There was an ugly side to my exercise odyssey too.  I would get incredibly stressed out if I missed a workout.  I worked out when I went to my friend Kelli's wedding.  Doing crap I didn't even enjoy doing in a hot, sweaty, tiny hotel gym, just to get a workout in.  Mentally, this obsession wasn't doing me any good.

So at the end of the summer, a few weeks before Jamaica, I took a good look at the fall.  It's busy, to say the least.  I wanted an activity that would help me stress less, not more, and that I could do at night after Ian went to bed, in the privacy of my own house, rain or shine.  I also realized that my joints were so stiff and my muscles so tight that I looked and felt like a geriatric.  Yoga it is.  I'd taken yoga classes before that were challenging mainly because they were painful.  If you're stiff, it hurts to sit cross-legged.  Or to attempt a backbend.  I found My Yoga Online and it's amazing.  If you want to try it, email me.  If I (or any other member) refers you, you get 2 weeks free.  It's yoga on demand.  There are hundreds of classes, and you can sort by style, teacher, time, level, etc.  David Magone is probably my favorite and I had never wound up in a hot, sweaty, breathing-hard mess from yoga before his classes.  I mean, yoga is exercise, really?  My first thought was "is this enough?  Shouldn't I also be running, biking, swimming, etc?"  Then I thought "exactly how many people who do a lot of yoga do you know that are out of shape?"  The teachers at the local yoga studio in Emporia are in amazing shape.  (BTW, the classes at that studio are wonderful, but don't fit my schedule.)  So now I have an activity that I try to do 4 or 5 times a week.  I pick different classes depending on how sore I am.  More importantly to me, I pick classes on what I want to get from the class.  Do I want to work on flexibility? Strength? Cardio? Mental stuff?  Do I have a lot of energy?  Is my back killing me?  I do it after Ian goes to bed.

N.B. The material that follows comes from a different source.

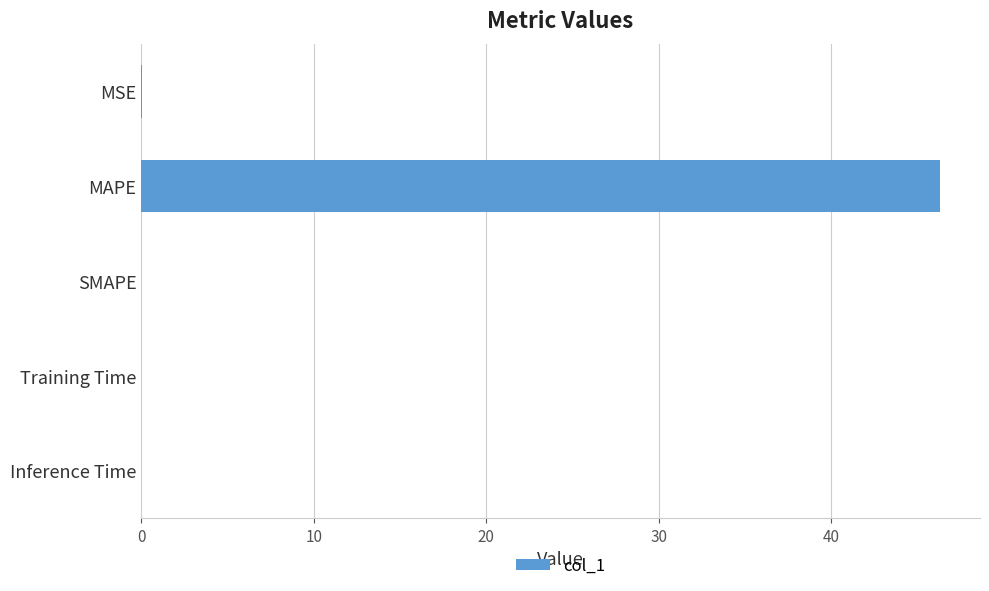

The chart shows a value of 29.8 at MAPE. True or false?

False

So, if you've stuck with me so far, I'll explain the title of this post.  David Magone (and a lot of the teachers) give you something to think about either at the beginning or the end of a session.  I was a hot mess after one of his classes, and the meditation for the day was about focusing more on your inward identity than your outward identity, because things that form your outward identity can change, creating a real identity crisis, but the stuff on the inside, who you really are, is the same no matter what.  I identify myself SO MUCH by outward stuff.  I am a professor.  I'm a wife.  Now I'm a mom.  I'm going to try this week to work on my inward identity - I am an optimist.  I try to be kind (I need to work harder on this).  I want to be less judgmental.  I want to be more patient. If I keep working on these things, it can only enhance the outward things.  And maybe it will make attempting a headstand easier. :)  Namaste.